Take your sheets of OSB and have Home Depot/Lowe’s cut it into 12” strips. You’ll end up with 6 12”x8’ strips and 2 that are slightly narrower. Set those narrow ones aside and only use the ones that are 12”.
Cut them down to length using a miter saw or a circular saw. If you’re using a circular saw, this rip guide is helpful for making straight cuts. I made this for a king sized bed, so if you’re making this for a different bed adjust accordingly!
I doubled up the boards by sandwiching a bunch of glue and screwing them together.
I layered the two 76” boards together – that will be the foot board. Then I took one 72.5” piece and layered it on top of a 79.25” piece. I lined it up so that one end is flush and one end looks like a step. I did this with both boards – they’ll be the side boards. I glued & screwed these ones as well.
Then I wrapped them with batting. I did 3 layers of medium loft batting, but 2 layers of high loft batting would probably be easier. If you’re using a darker fabric, you might be able to get away with only one layer of high loft batting, but since mine is light I don’t want any wood color showing through!
I wrapped the batting around the edges kind like a present (see my headboard tutorial on how to do corners) and stapled it down. Make sure to trim away excess batting.
I like to use curtains for upholstery projects because it isn’t too difficult to find decent quality fabric for way less than what you’d pay at a craft store. It’s worth mentioning that the fabric I originally used on the headboard when I first made it was thicker than this fabric, which I did like. So if you can find a blackout style curtain in a fabric you like, I would pick that over light filtering.
Since these curtains came all folded up, I had to iron them out – the worst part of the whole project! You can try throwing them in the dryer to speed things up. That worked with the fabric I used when I built the headboard, but didn’t do anything to help the wrinkles on the new fabric.
The curtains the I used came in two 57” panels and I cut them in half long ways. Then I payed my footboard/sideboards out on the fabric and got to stapling.
I started on one of the short ends, pulling the fabric straight before stapling. Then I went to the other short end and pulled the fabric tight longways, but didn’t staple yet.
Then I went along the length of the board on one side and stapled, trying to keep the fabric in a straight line. I stapled the cut edge of the fabric down first.
Then I moved onto the other side and made sure to pull the fabric tight (but not so tight that I was creating dimples!), overlapped the edge, and stapled away. Don’t be stingy with your staples! Use a bajillion.
Lastly I did the end. I did it the same way I did the first edge, by pulling the fabric tight, stapling, then doing the corners.
I repeated that for all three boards.
Next I created the little feet. I took 1x4s that I had left over from building my beams and cut them down to 6.5”. Then I glued and nailed them together. Just glue would probably be fine, but having a nail gun means you don’t have to leave it clamped and wait for it to dry.

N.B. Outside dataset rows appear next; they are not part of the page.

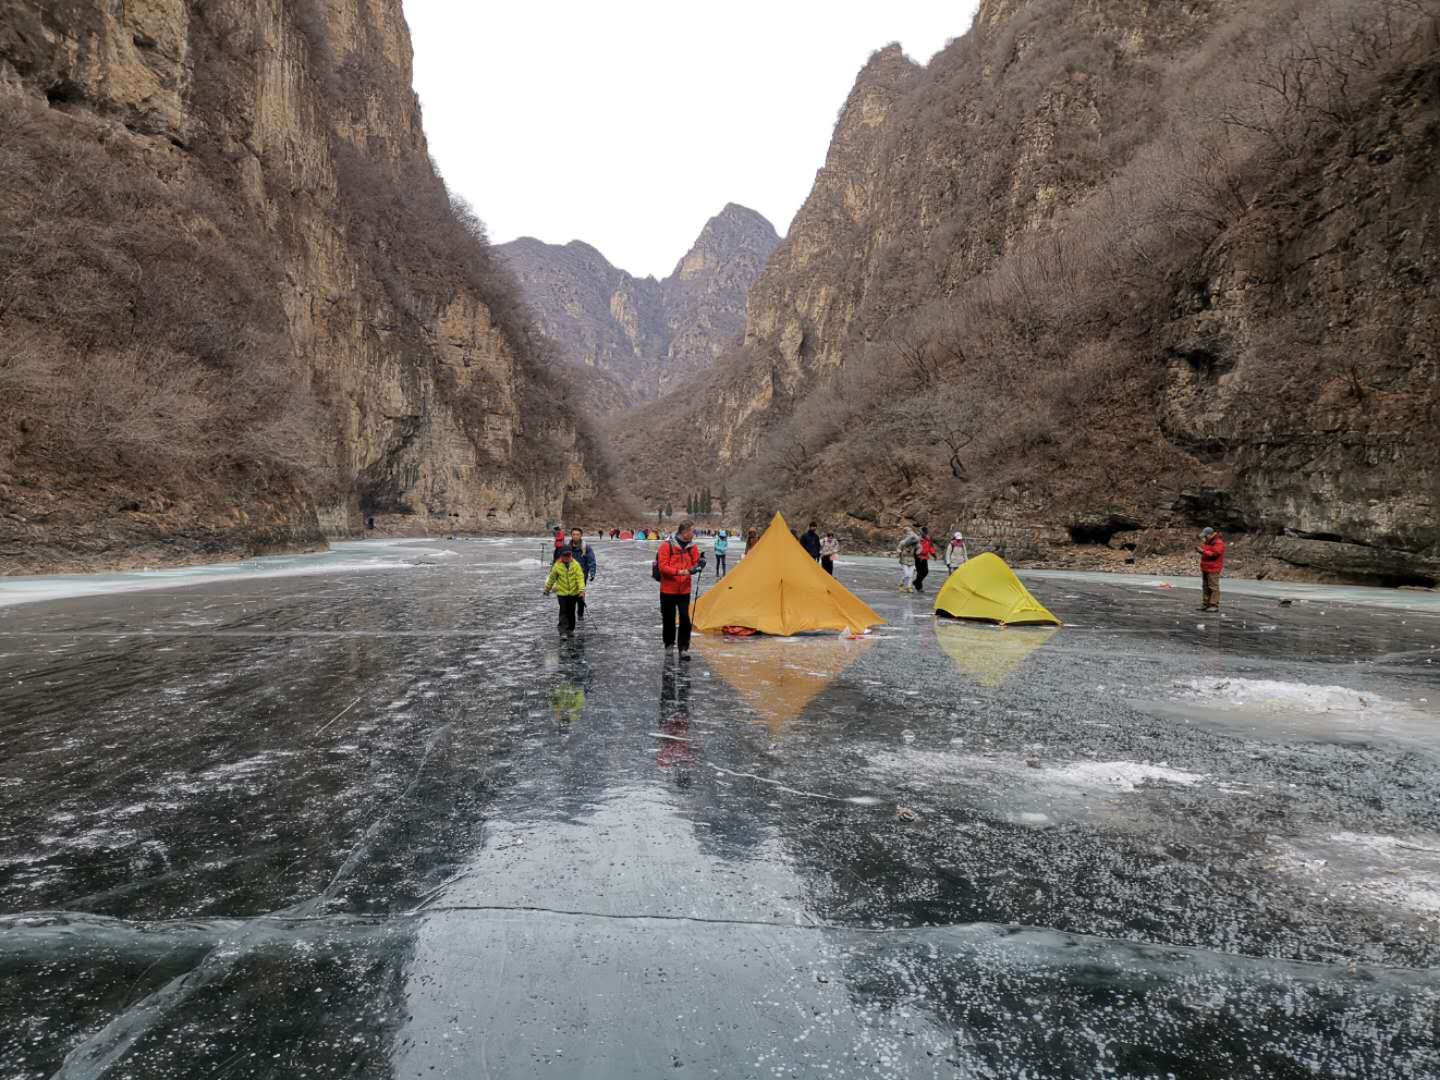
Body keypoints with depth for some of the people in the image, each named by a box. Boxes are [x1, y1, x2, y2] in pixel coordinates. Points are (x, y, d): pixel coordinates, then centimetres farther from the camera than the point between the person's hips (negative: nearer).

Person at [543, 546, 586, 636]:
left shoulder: (575, 565, -6)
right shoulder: (557, 566, -6)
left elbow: (580, 577, -10)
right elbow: (552, 578, 7)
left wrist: (582, 590, -21)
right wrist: (547, 589, 17)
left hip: (574, 592, 1)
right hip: (562, 593, -1)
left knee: (571, 612, 12)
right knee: (563, 612, -7)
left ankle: (570, 629, 27)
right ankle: (563, 632, -7)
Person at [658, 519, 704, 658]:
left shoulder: (692, 547, 4)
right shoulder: (667, 546, -11)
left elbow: (695, 563, 6)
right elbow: (663, 567, -15)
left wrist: (699, 565, -19)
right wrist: (679, 572, -27)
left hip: (684, 590, 3)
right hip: (668, 590, -3)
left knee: (685, 618, -6)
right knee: (669, 618, 6)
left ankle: (683, 648, -2)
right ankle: (669, 644, 26)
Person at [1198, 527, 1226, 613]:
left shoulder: (1218, 543, -13)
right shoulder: (1208, 541, 16)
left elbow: (1215, 554, -22)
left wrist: (1203, 551, -20)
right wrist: (1200, 549, 3)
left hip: (1213, 569, -10)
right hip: (1205, 568, 10)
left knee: (1213, 587, -8)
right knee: (1205, 586, 11)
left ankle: (1214, 605, -6)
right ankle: (1205, 604, 16)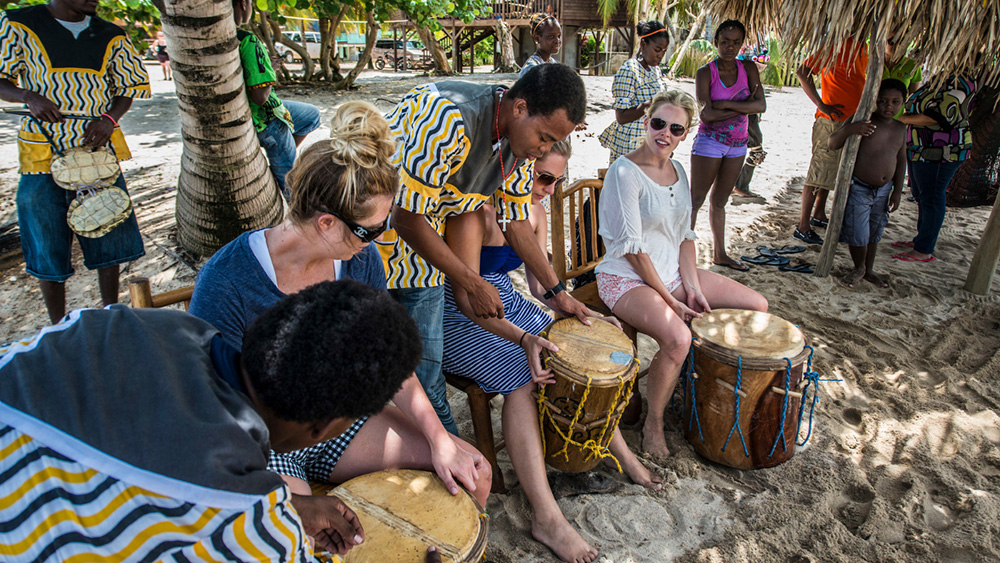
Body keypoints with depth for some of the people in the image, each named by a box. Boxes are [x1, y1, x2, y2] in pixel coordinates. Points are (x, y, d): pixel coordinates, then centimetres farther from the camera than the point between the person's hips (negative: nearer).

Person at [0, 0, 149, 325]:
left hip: (99, 150, 3)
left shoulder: (111, 37, 8)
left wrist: (109, 118, -6)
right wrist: (28, 96, -20)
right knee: (47, 246, 5)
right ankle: (58, 327, 20)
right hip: (43, 155, -2)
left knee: (110, 237, 8)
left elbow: (131, 86, 12)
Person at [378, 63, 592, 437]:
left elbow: (515, 221, 4)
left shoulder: (523, 140, -7)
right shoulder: (448, 119, -33)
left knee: (425, 367, 10)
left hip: (421, 248, 6)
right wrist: (474, 285, -19)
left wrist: (558, 293, 4)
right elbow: (407, 220, -28)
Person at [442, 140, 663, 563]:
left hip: (505, 303, 8)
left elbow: (540, 283, 7)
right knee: (522, 376, -27)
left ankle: (621, 453, 15)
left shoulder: (534, 210, 3)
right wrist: (522, 338, -36)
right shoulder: (475, 209, -23)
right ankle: (546, 518, -23)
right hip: (459, 318, -8)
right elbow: (466, 297, -26)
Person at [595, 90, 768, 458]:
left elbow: (685, 235, 10)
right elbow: (632, 247, -18)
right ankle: (653, 424, -8)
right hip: (627, 278, -8)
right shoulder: (625, 172, -16)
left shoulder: (678, 170, 9)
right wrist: (668, 299, -16)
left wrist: (693, 287, -2)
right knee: (677, 338, -34)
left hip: (673, 272, 8)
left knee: (757, 306, 5)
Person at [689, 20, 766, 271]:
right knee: (695, 200, -2)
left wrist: (726, 104, -18)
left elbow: (761, 105, -9)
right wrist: (743, 107, -14)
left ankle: (719, 254, 25)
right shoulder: (706, 73, -8)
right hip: (710, 142, -5)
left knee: (719, 201, 15)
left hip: (737, 145, 5)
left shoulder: (748, 69, 3)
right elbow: (706, 114, -20)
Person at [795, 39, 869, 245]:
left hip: (850, 120, 9)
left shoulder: (862, 48, 14)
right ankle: (803, 227, -3)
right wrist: (821, 104, -20)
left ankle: (818, 215, 30)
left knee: (830, 172, 17)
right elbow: (803, 72, -19)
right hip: (831, 120, -9)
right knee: (819, 173, -7)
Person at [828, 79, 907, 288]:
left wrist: (897, 190, 10)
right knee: (858, 234, -3)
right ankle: (859, 268, 23)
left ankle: (869, 269, 34)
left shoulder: (900, 128, 5)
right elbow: (833, 144, -20)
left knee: (874, 233, 17)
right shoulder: (864, 122, -14)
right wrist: (848, 129, -40)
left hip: (883, 190, 6)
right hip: (859, 188, -6)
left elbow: (901, 160, 14)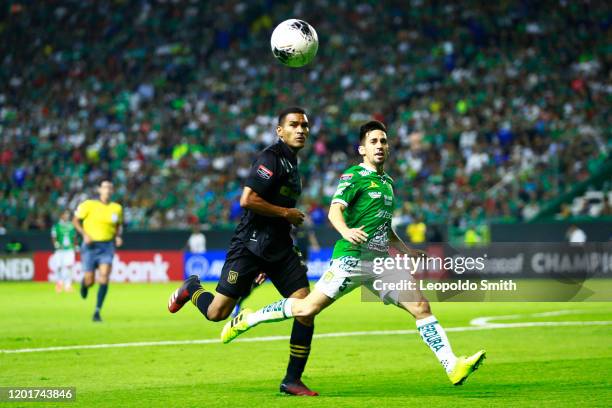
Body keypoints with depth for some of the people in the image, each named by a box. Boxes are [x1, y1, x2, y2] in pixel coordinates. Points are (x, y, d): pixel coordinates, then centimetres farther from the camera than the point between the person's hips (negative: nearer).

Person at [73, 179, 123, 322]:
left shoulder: (117, 208, 4)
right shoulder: (89, 205, -5)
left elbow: (119, 225, 20)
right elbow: (75, 220, 0)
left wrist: (118, 236, 1)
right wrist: (85, 234, -13)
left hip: (107, 247, 2)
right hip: (91, 246, -2)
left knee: (104, 278, -16)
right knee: (90, 281, -1)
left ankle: (97, 311, -10)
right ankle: (85, 283, 40)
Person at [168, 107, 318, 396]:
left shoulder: (291, 162, 17)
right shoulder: (270, 158, -12)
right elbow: (248, 200, -21)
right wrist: (287, 214, -13)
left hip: (279, 248, 8)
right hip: (251, 245, -8)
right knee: (217, 313, -7)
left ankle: (292, 380, 1)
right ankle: (192, 289, 29)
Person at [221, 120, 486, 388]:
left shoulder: (387, 182, 22)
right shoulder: (354, 176, -2)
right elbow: (335, 210, -17)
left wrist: (407, 252, 30)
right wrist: (345, 231, -37)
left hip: (381, 261, 7)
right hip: (352, 257, -7)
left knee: (421, 307, -6)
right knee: (307, 309, -12)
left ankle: (453, 367, -7)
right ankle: (247, 319, 7)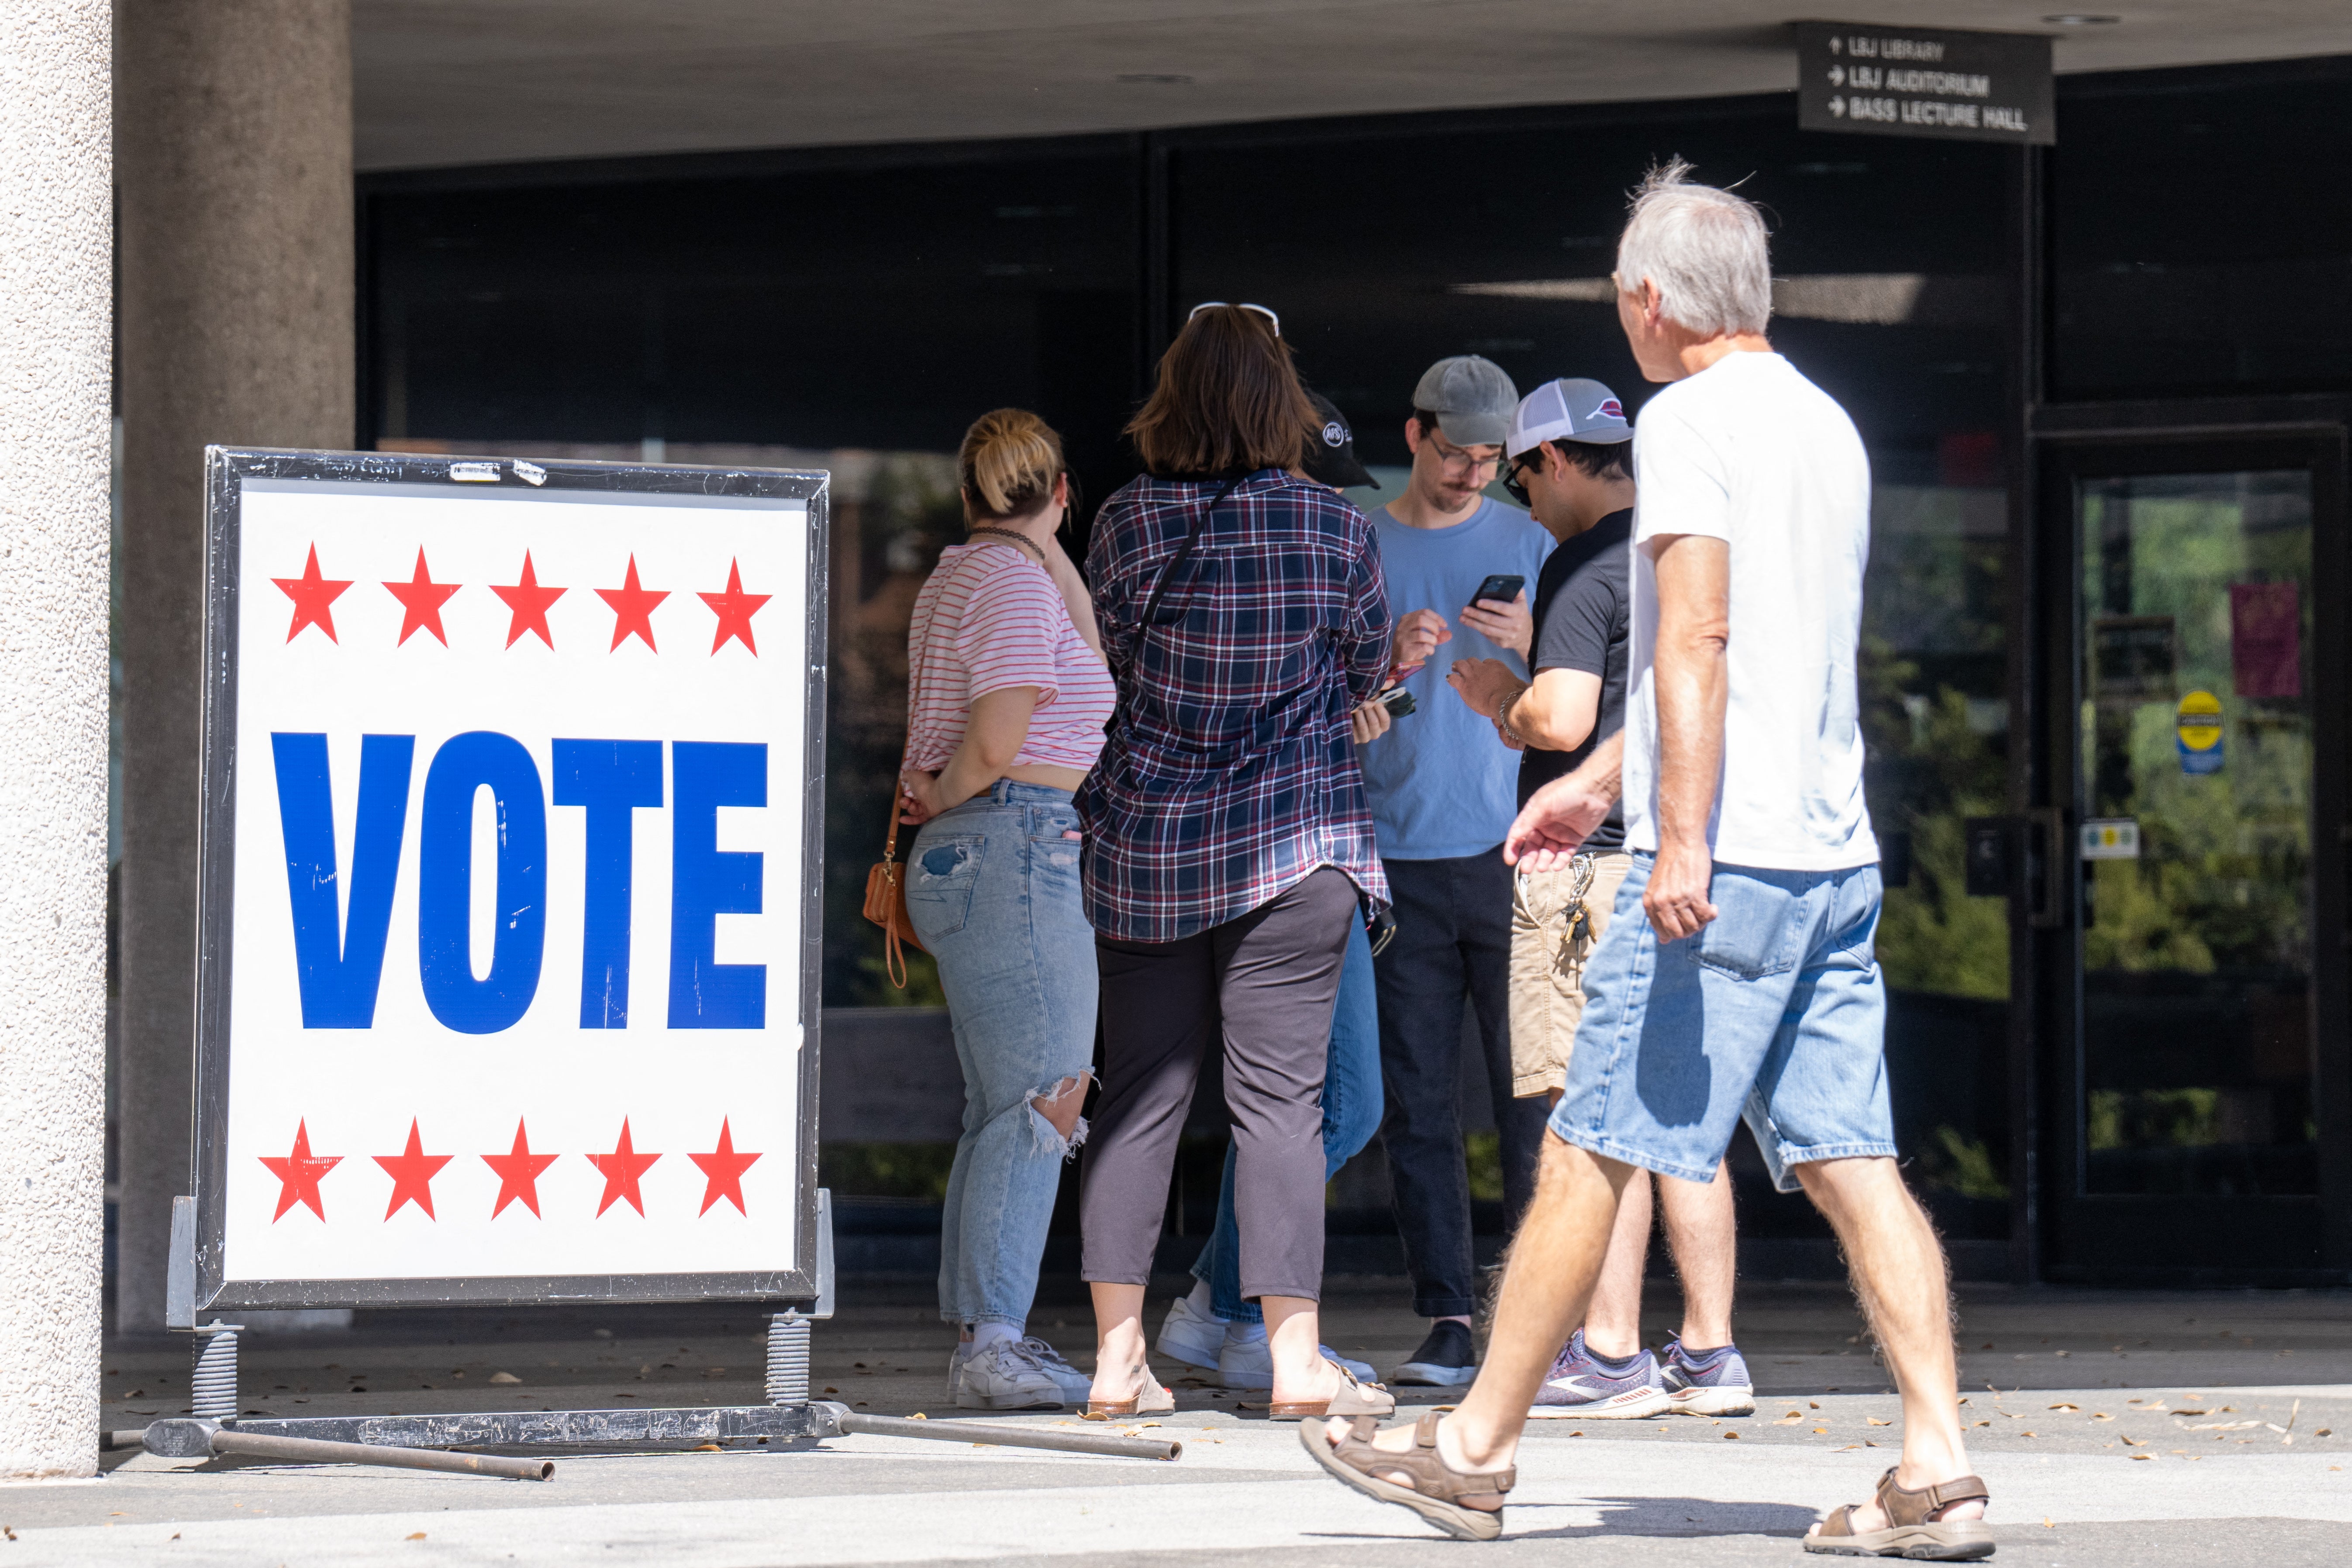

I attached the feet to the foot board. When you drill the fabric, you need to go slowly so you don’t twist and pull the fabric too much. I started with a small drill bit to make a pilot home and drilled backwards and forwards over and over until I had cut a hole through the fabric and batting.
To help brace the pieces, I also added a metal corner brace on each end. I used a piece of wood to make sure I had it positioned correctly.
To attach the side boards, I cut a 2×4 to the height I needed to prop it up to make it level with the footboard (well, actually I cut it a little short so I had to shove some scrap flooring under it as well) and then screwed the foot and the brace into it. I regularly assessed the boards to make sure they were in line with each other.
Now ideally, I would slide the boards back and slip them next to the headboard then screw the unattached sides to the headboard, but my bed is already in place so I’m just going to leave it propped up on some 2x4s. No one will know! Except you, of course.
I am also 100% going to scotchguard this fabric because… kids… but if it gets ruined one day, it won’t be too hard to spend another $50 on curtains to recover it.